It's a big week ahead for Prime Minister Jacinda Ardern as she touches down in New York for the United Nations General Assembly.
All eyes are expected to be on her as she meets for her first one-on-one with US president Donald Trump.
Beforehand, though, Ms Ardern is expected to meet with UN Secretary-General António Guterres today with a focus on climate change.
Ms Ardern is also expected to give an address at the opening of the climate summit tomorrow - it'll be one of a series of high-profile meetings, including with tech leaders to discuss work on the Christchurch Call.
In a new addition to her schedule, Ms Ardern will also be meeting with UK's new Prime Minister Boris Johnson.
But the "main attraction", says 1 NEWS US correspondent Rebecca Wright, will be another "colourful character" - Mr Trump.
"Tomorrow she will meet him, they will stand in front of the world's media, shake hands," Wright said. "I'm fascinated to see how that goes because it can go a little rouge with this president from time-to-time so I hope she has been practising."
The meeting will go for 20 minutes, which Wright said would suit them well with their differences in both style and substance.

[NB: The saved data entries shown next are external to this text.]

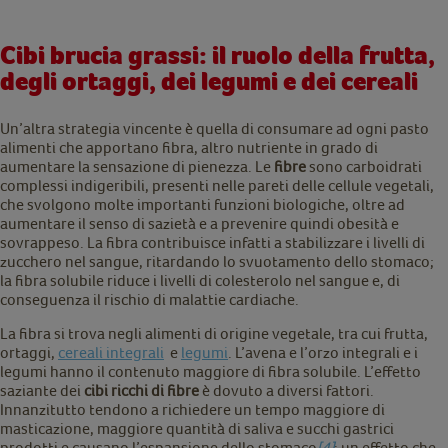
Cibi brucia grassi: il ruolo della frutta,
degli ortaggi, dei legumi e dei cereali
Un’altra strategia vincente è quella di consumare ad ogni pasto
alimenti che apportano fibra, altro nutriente in grado di
aumentare la sensazione di pienezza. Le
fibre
sono carboidrati
complessi indigeribili, presenti nelle pareti delle cellule vegetali,
che svolgono molte importanti funzioni biologiche, oltre ad
aumentare il senso di sazietà e a prevenire quindi obesità e
sovrappeso. La fibra contribuisce infatti a stabilizzare i livelli di
zucchero nel sangue, ritardando lo svuotamento dello stomaco;
la fibra solubile riduce i livelli di colesterolo nel sangue e, di
conseguenza il rischio di malattie cardiache.
La fibra si trova negli alimenti di origine vegetale, tra cui frutta,
ortaggi,
cereali integrali
e
legumi
. L’avena e l’orzo integrali e i
legumi hanno il contenuto maggiore di fibra solubile. L’effetto
saziante dei
cibi ricchi di fibre
è dovuto a diversi fattori.
Innanzitutto tendono a richiedere un tempo maggiore di
masticazione, maggiore quantità di saliva e succhi gastrici
prodotti e causano l’espansione dello stomaco
[4]
: un effetto che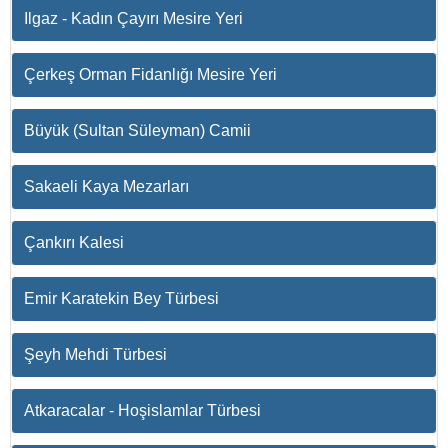
Ilgaz - Kadın Çayırı Mesire Yeri
Çerkeş Orman Fidanlığı Mesire Yeri
Büyük (Sultan Süleyman) Camii
Sakaeli Kaya Mezarları
Çankırı Kalesi
Emir Karatekin Bey Türbesi
Şeyh Mehdi Türbesi
Atkaracalar - Hoşislamlar Türbesi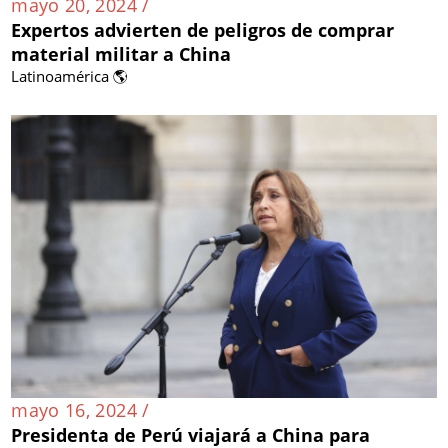
mayo 20, 2024 /
Expertos advierten de peligros de comprar
material militar a China
Latinoamérica 🌎
mayo 16, 2024 /
Presidenta de Perú viajará a China para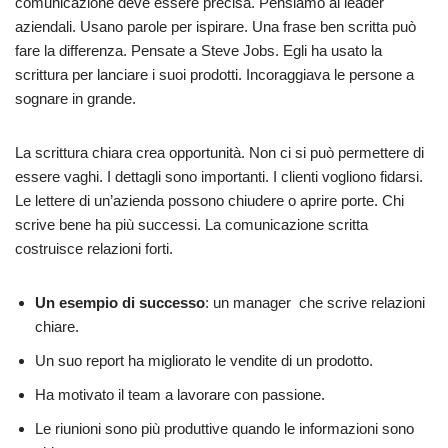
comunicazione deve essere precisa. Pensiamo ai leader
aziendali. Usano parole per ispirare. Una frase ben scritta può
fare la differenza. Pensate a Steve Jobs. Egli ha usato la
scrittura per lanciare i suoi prodotti. Incoraggiava le persone a
sognare in grande.
La scrittura chiara crea opportunità. Non ci si può permettere di
essere vaghi. I dettagli sono importanti. I clienti vogliono fidarsi.
Le lettere di un’azienda possono chiudere o aprire porte. Chi
scrive bene ha più successi. La comunicazione scritta
costruisce relazioni forti.
Un esempio di successo
: un manager che scrive relazioni
chiare.
Un suo report ha migliorato le vendite di un prodotto.
Ha motivato il team a lavorare con passione.
Le riunioni sono più produttive quando le informazioni sono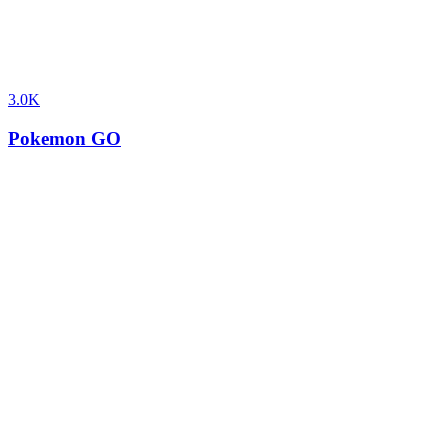
3.0K
Pokemon GO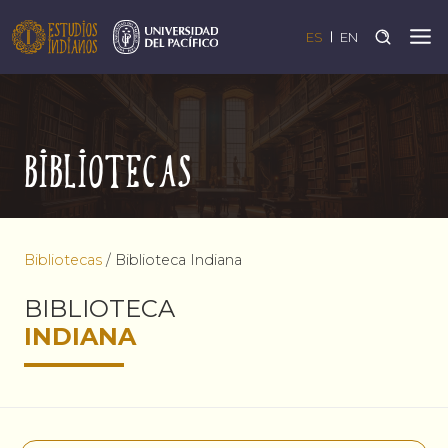
ES
EN
Bibliotecas
Bibliotecas
/
Biblioteca Indiana
BIBLIOTECA
INDIANA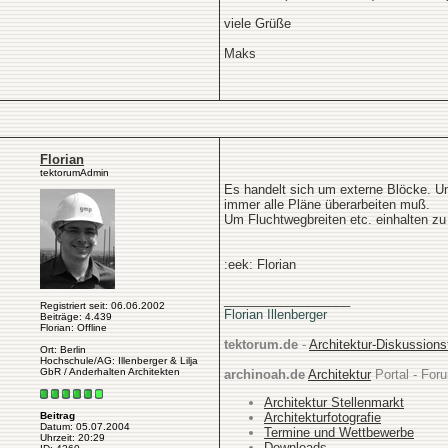
viele Grüße
Maks
Florian
tektorumAdmin
Es handelt sich um externe Blöcke. Um
immer alle Pläne überarbeiten muß.
Um Fluchtwegbreiten etc. einhalten zu 
:eek: Florian
__________________
Registriert seit: 06.06.2002
Florian Illenberger
Beiträge: 4.439
Florian: Offline
tektorum.de
-
Architektur-Diskussion
Ort: Berlin
Hochschule/AG: Illenberger & Lilja
GbR / Anderhalten Architekten
archinoah.de
Architektur
Portal - Foru
Architektur Stellenmarkt
Architekturfotografie
Beitrag
Datum: 05.07.2004
Termine und Wettbewerbe
Uhrzeit: 20:29
Downloads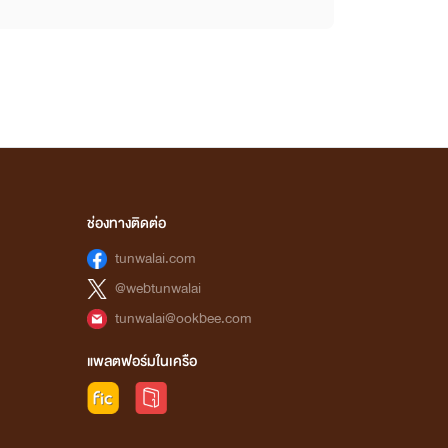
ช่องทางติดต่อ
tunwalai.com
@webtunwalai
tunwalai@ookbee.com
แพลตฟอร์มในเครือ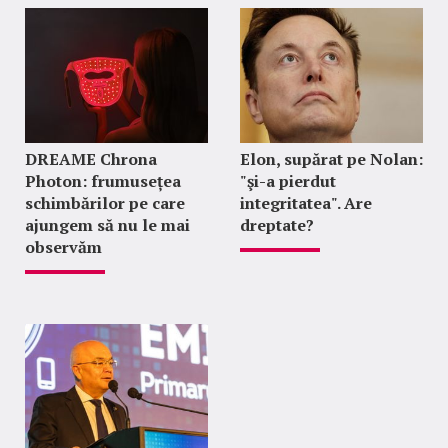
DREAME Chrona
Elon, supărat pe Nolan:
Photon: frumusețea
"şi-a pierdut
schimbărilor pe care
integritatea". Are
ajungem să nu le mai
dreptate?
observăm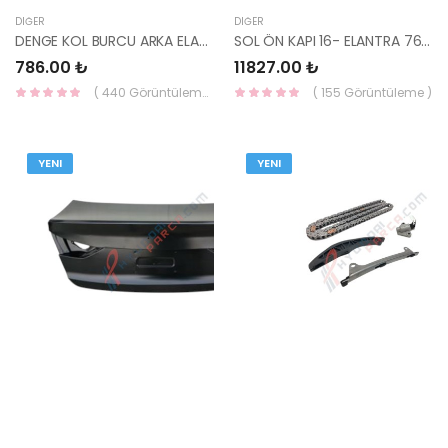
DIĞER
DIĞER
DENGE KOL BURCU ARKA ELANTRA 96- 52773-29000-HMC
SOL ÖN KAPI 16- ELANTRA 76003-F2000-YS
786.00 ₺
11827.00 ₺
( 440 Görüntüleme )
( 155 Görüntüleme )
YENI
YENI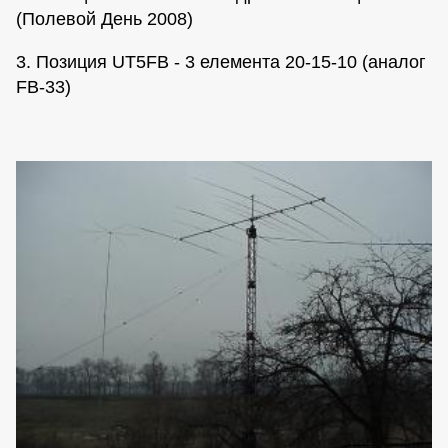
(Полевой День 2008)
3. Позиция UT5FB - 3 елемента 20-15-10 (аналог
FB-33)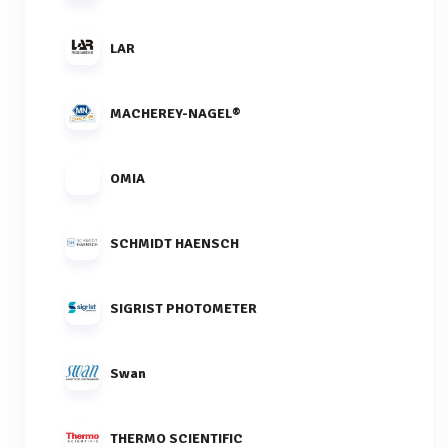
LAR
MACHEREY-NAGEL®
OMIA
SCHMIDT HAENSCH
SIGRIST PHOTOMETER
Swan
THERMO SCIENTIFIC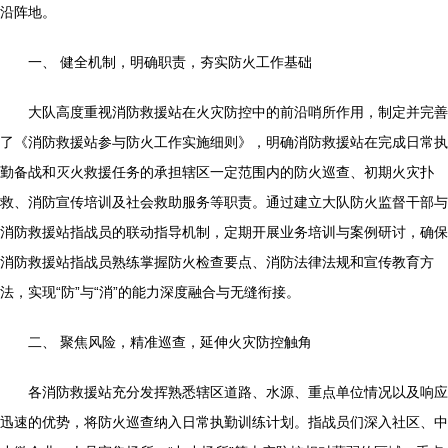
沿阵地。
一、 健全机制，明确职责，夯实防火工作基础
大队高度重视消防救援站在火灾防控中的前沿哨所作用，制定并完善
了《消防救援站参与防火工作实施细则》，明确消防救援站在完成日常执
勤备战和灭火救援任务的承担辖区一定范围内的防火巡查、初期火灾扑
救、消防宣传培训及社会救助服务等职责。通过建立大队防火监督干部与
消防救援站指战员的联动指导机制，定期开展业务培训与案例研讨，确保
消防救援站指战员熟练掌握防火检查要点、消防法律法规和宣传教育方
法，实现“防”与“消”的能力深度融合与无缝衔接。
二、 聚焦风险，精准巡查，延伸火灾防控触角
各消防救援站充分发挥熟悉辖区道路、水源、重点单位情况以及响应
迅速的优势，将防火巡查纳入日常执勤训练计划。指战员们深入社区、中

But top of the agenda is expected to be trade, specifically aluminum and steel tariffs. It's also likely she will bring up her work on the Christchurch Call - although Wright said it was "highly unlikely Trump will sign up for that in any way, shape or form".
"But it's going to be fascinating to watch the two of them interact," she added.
"We know that they have big differences on gun policy, on climate, on just about everything - but it is her job to make the very best case for New Zealand in that 20-minute meeting and that's what she will be going in there to do tomorrow."
Also on the agenda at the UN general assembly, Wright said Iran is expected to "absolutely dominate" as tensions grow between the US and the nation.
It comes after drone and missile attacks on the Saudi Arabia oil site hiked up international fuel prices. The US has put blame on Iran for the attacks, but Iran denies the allegations.